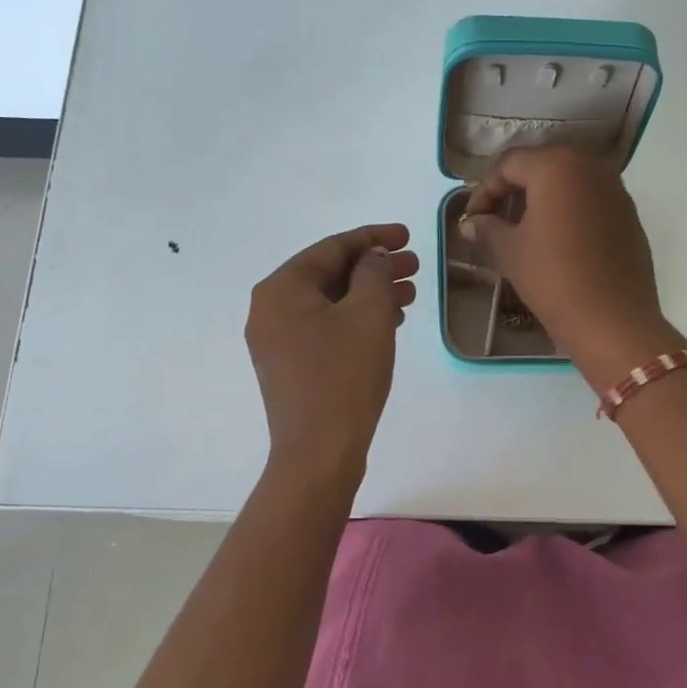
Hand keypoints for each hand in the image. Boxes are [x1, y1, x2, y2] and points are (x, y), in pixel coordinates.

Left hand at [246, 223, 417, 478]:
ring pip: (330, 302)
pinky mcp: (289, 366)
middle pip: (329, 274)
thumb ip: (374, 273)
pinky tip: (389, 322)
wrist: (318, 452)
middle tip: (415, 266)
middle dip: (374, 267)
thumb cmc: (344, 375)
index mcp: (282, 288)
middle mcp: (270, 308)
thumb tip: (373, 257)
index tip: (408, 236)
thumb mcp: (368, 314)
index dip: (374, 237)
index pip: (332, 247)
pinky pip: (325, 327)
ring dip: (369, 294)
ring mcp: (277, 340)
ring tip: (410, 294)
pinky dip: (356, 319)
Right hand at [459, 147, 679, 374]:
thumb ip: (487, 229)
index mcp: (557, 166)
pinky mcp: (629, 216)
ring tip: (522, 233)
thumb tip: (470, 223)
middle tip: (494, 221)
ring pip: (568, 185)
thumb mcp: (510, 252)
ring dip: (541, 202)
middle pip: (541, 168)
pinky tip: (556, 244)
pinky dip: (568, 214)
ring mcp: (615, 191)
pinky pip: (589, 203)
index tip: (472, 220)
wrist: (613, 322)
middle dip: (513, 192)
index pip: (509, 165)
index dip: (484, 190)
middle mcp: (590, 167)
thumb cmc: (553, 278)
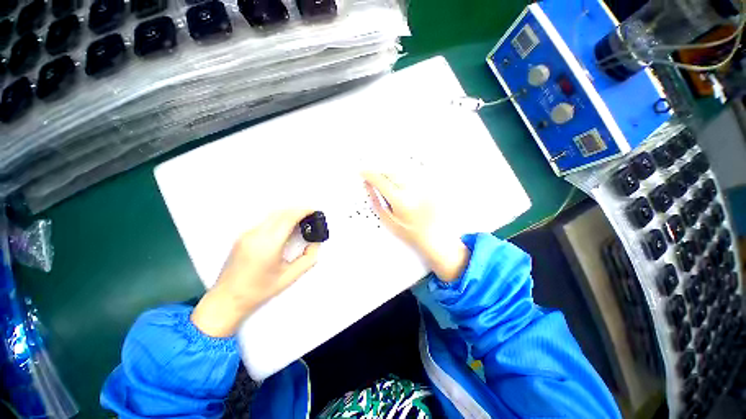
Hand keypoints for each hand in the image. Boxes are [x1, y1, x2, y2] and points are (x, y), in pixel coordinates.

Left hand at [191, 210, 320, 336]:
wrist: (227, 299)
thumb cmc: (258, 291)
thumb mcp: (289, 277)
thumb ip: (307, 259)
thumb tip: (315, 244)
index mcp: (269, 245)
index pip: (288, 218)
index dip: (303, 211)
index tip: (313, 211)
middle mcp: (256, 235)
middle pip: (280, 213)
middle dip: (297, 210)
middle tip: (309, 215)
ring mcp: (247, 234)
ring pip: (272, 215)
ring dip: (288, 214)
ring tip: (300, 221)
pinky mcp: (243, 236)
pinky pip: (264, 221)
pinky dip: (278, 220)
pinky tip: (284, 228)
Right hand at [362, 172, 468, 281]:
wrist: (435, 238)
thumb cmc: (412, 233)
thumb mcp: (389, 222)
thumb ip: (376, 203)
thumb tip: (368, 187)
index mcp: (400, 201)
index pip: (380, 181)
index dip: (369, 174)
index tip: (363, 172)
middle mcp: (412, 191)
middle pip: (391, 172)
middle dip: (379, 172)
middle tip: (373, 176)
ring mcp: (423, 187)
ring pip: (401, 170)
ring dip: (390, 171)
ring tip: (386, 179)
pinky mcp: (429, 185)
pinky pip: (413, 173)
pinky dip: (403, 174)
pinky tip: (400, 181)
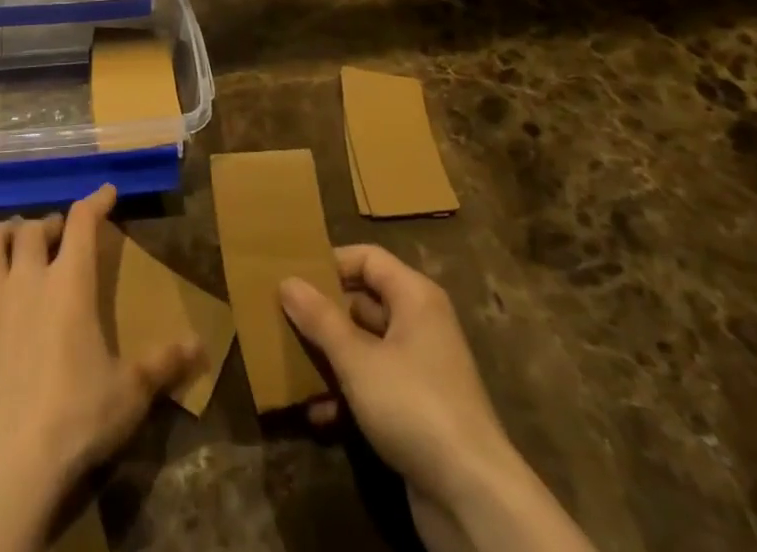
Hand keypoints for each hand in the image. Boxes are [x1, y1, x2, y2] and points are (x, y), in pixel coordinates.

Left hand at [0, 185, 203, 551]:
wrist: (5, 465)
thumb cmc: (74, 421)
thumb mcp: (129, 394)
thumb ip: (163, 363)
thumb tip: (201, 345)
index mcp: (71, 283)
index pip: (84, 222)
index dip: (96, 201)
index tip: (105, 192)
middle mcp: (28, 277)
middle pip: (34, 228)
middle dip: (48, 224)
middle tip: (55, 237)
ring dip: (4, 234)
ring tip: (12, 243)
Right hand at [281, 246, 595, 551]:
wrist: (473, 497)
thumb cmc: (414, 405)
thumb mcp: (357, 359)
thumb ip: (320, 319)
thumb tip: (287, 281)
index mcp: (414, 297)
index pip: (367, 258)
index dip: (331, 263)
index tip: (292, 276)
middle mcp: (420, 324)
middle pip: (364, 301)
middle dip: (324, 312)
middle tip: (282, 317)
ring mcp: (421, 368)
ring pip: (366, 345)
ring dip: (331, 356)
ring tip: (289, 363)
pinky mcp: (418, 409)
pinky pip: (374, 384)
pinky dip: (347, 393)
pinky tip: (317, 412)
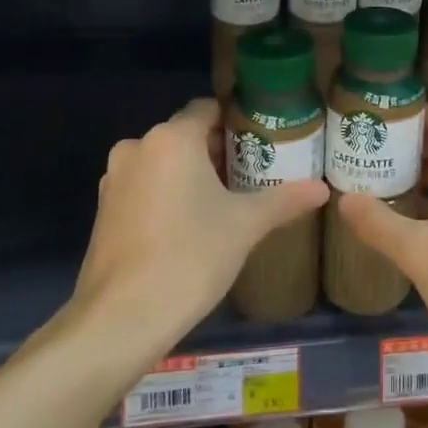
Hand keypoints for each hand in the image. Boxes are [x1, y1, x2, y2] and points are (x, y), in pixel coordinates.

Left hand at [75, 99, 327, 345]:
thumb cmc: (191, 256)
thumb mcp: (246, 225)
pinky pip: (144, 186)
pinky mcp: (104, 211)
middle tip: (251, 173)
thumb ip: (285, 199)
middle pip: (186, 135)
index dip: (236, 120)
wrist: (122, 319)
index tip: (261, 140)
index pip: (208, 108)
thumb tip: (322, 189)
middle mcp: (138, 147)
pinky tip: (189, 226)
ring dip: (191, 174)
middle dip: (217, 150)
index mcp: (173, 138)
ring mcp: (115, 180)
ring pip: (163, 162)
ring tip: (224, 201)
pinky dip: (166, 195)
########################################
Copy the records exactly; no image should appear in the result.

REPLY:
Hand keypoints for each hand in the image. Boxes are [x1, y1, x2, y2] and points are (x, y), in pixel coordinates.

Left hand at [246, 223, 417, 478]:
ring pip: (330, 302)
pinky mcp: (289, 366)
middle pip: (329, 274)
thumb ip: (374, 273)
pinky tip: (389, 322)
wrist: (318, 452)
middle tip: (415, 266)
middle dip: (374, 267)
thumb cmc: (344, 375)
index mcp: (282, 288)
middle mcp: (270, 308)
thumb tip: (373, 257)
index tip: (408, 236)
thumb mcp: (368, 314)
index dip: (374, 237)
index pip: (332, 247)
pinky pip: (325, 327)
ring dip: (369, 294)
ring mcp: (277, 340)
ring tip: (410, 294)
pinky dip: (356, 319)
Right hand at [459, 147, 679, 374]:
thumb ip: (487, 229)
index mcp: (557, 166)
pinky mcp: (629, 216)
ring tip: (522, 233)
thumb tip: (470, 223)
middle tip: (494, 221)
ring pip: (568, 185)
thumb mcp: (510, 252)
ring dip: (541, 202)
middle pip: (541, 168)
pinky tip: (556, 244)
pinky dip: (568, 214)
ring mcp: (615, 191)
pinky pip: (589, 203)
index tip: (472, 220)
wrist: (613, 322)
middle dip: (513, 192)
index pip: (509, 165)
index dip: (484, 190)
middle mcp: (590, 167)
thumb cmc: (553, 278)
Hand keypoints for each hand in the image. Boxes are [x1, y1, x2, y2] and points are (x, y), in pixel coordinates.

Left hand at [191, 210, 320, 336]:
wrist: (227, 299)
thumb cmc: (258, 291)
thumb mcp: (289, 277)
thumb ip: (307, 259)
thumb tip: (315, 244)
index mcp: (269, 245)
index pip: (288, 218)
index dip: (303, 211)
index tip: (313, 211)
middle mcp: (256, 235)
middle pip: (280, 213)
middle dip: (297, 210)
middle tip: (309, 215)
ring mcp: (247, 234)
ring pip: (272, 215)
ring dip: (288, 214)
ring tip: (300, 221)
pinky mcp: (243, 236)
pinky pip: (264, 221)
pinky dip: (278, 220)
pinky tip: (284, 228)
Right hand at [362, 172, 468, 281]:
wrist: (435, 238)
thumb cmc: (412, 233)
thumb mcp: (389, 222)
thumb ip: (376, 203)
thumb tip: (368, 187)
index mcp: (400, 201)
index pip: (380, 181)
index dip: (369, 174)
index tip: (363, 172)
middle mcp: (412, 191)
middle pip: (391, 172)
middle dip: (379, 172)
middle tip: (373, 176)
ring mcp: (423, 187)
ring pip: (401, 170)
ring dip: (390, 171)
ring tip: (386, 179)
pinky mcp: (429, 185)
pinky pip: (413, 173)
pinky dip: (403, 174)
pinky tip: (400, 181)
Hand keypoints for each hand in the image. Boxes are [x1, y1, x2, y2] and points are (x, y), in pixel coordinates.

Left hand at [0, 185, 203, 551]:
wrist: (5, 465)
thumb cmc: (74, 421)
thumb mcp: (129, 394)
thumb ip: (163, 363)
thumb tip: (201, 345)
index mcp: (71, 283)
index pip: (84, 222)
index dip: (96, 201)
index tip: (105, 192)
middle mcp: (28, 277)
middle pip: (34, 228)
middle dip: (48, 224)
middle tip: (55, 237)
ring dip: (4, 234)
ring tip: (12, 243)
Right hand at [281, 246, 595, 551]:
wrist: (473, 497)
thumb cmc: (414, 405)
thumb mcp: (357, 359)
thumb ip: (320, 319)
thumb tip: (287, 281)
index mcp: (414, 297)
index pip: (367, 258)
index dip: (331, 263)
index tip: (292, 276)
middle mcp: (420, 324)
middle pip: (364, 301)
middle dip: (324, 312)
middle tip: (282, 317)
ring mcp: (421, 368)
ring pip: (366, 345)
ring dip: (331, 356)
ring tip: (289, 363)
pinky mcp: (418, 409)
pinky pip: (374, 384)
pinky dip: (347, 393)
pinky tip: (317, 412)
Hand keypoints for each hand in the image. Boxes are [x1, y1, x2, y2] and points are (x, y), in pixel coordinates.

Left hand at [75, 99, 327, 345]:
thumb cmc: (191, 256)
thumb mcp: (246, 225)
pinky pip: (144, 186)
pinky mcp: (104, 211)
middle tip: (251, 173)
thumb ip: (285, 199)
middle pip: (186, 135)
index dip: (236, 120)
wrist: (122, 319)
index tip: (261, 140)
index pip: (208, 108)
thumb tip: (322, 189)
middle mcp: (138, 147)
pinky tip: (189, 226)
ring dip: (191, 174)
middle dip: (217, 150)
index mcp: (173, 138)
ring mcp: (115, 180)
ring pip: (163, 162)
ring tip: (224, 201)
pinky dip: (166, 195)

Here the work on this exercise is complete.